#### [Exercises]
a - List the heading of each objective in the musculoskeletal disorders text.
b - In the musculoskeletal disorders text, what term is given in parentheses for muscle-bone crosstalk?
c - Carry the musculoskeletal disorders text forward from its final sentence.

--- Excerpted text ---

Musculoskeletal disorders (MSDs) are a leading cause of global disability but rarely occur in isolation. We aim to answer:
What are the shared genetic and metabolic mechanisms linking MSDs (e.g., osteoarthritis, fractures, spinal injuries) with cardiometabolic and neurological diseases?
How do “cross-system” interactions, such as the neuro-skeletal axis and muscle-bone crosstalk (osteosarcopenia), influence disease progression?
Can AI-driven analysis of imaging and wearable data improve risk stratification?
Objectives:
Broad Profiling: Systematically identify risk factors for a full spectrum of MSDs, ranging from common degenerative conditions to rare orthopedic phenotypes.
Multimorbidity Networks: Investigate the “Bone-Vascular-Metabolic Axis” to understand how diabetes, vascular calcification, and obesity affect skeletal integrity.
Neuro-Skeletal Interaction: Explore how chronic pain and neurological dysfunction impact brain structure (MRI) and mental health.
Therapeutic Discovery: Apply drug repurposing strategies (e.g., evaluating statins/metformin) for orthopedic outcomes.

--- Provided records ---

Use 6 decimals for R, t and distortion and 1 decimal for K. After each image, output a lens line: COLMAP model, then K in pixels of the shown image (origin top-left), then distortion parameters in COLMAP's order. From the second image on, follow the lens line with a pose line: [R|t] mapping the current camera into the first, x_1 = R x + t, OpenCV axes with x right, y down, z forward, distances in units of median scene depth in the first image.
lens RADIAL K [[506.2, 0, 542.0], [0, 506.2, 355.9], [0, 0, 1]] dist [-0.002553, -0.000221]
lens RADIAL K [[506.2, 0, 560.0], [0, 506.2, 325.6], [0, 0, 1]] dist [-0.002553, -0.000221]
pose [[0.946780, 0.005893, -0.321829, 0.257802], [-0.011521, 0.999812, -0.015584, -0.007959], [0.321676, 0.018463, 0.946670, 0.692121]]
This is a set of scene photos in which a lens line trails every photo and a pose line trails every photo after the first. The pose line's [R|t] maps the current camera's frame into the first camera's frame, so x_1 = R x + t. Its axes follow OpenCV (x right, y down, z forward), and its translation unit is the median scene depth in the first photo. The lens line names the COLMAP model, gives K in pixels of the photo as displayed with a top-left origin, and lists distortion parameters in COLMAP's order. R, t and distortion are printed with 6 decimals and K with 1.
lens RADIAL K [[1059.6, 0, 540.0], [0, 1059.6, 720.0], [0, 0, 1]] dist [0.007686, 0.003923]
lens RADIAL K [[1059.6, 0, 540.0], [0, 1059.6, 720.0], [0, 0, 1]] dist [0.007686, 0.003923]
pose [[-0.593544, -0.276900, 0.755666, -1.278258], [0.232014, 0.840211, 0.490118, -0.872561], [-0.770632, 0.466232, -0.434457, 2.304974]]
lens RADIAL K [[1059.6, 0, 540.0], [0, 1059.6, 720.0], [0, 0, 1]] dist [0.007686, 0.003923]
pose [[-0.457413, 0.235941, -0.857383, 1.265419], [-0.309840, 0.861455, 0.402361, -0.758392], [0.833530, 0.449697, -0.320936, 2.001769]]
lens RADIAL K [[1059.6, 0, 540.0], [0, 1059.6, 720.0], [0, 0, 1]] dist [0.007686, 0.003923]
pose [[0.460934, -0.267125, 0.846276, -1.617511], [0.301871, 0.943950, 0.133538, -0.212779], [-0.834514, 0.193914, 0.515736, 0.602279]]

---

#### [List of answers]
a - Broad Profiling, Multimorbidity Networks, Neuro-Skeletal Interaction, Therapeutic Discovery

b - Osteosarcopenia

c -
Digital Phenotyping: Develop deep learning models using MRI/DXA images and accelerometer data to predict functional decline.
Scientific Rationale:
Current research often treats the skeletal system in isolation, overlooking its systemic connections. However, clinical evidence suggests that bone health is tightly regulated by metabolic and neurological homeostasis. Traditional studies lack the scale to dissect these complex multimorbidity patterns. UK Biobank’s massive cohort and deep phenotyping (genomics, proteomics, imaging) provide a unique opportunity to conduct Phenome-Wide Association Studies (PheWAS). By integrating multi-omics data with clinical outcomes, we aim to uncover upstream regulators of orthopedic comorbidities, ultimately guiding holistic prevention strategies for the aging population.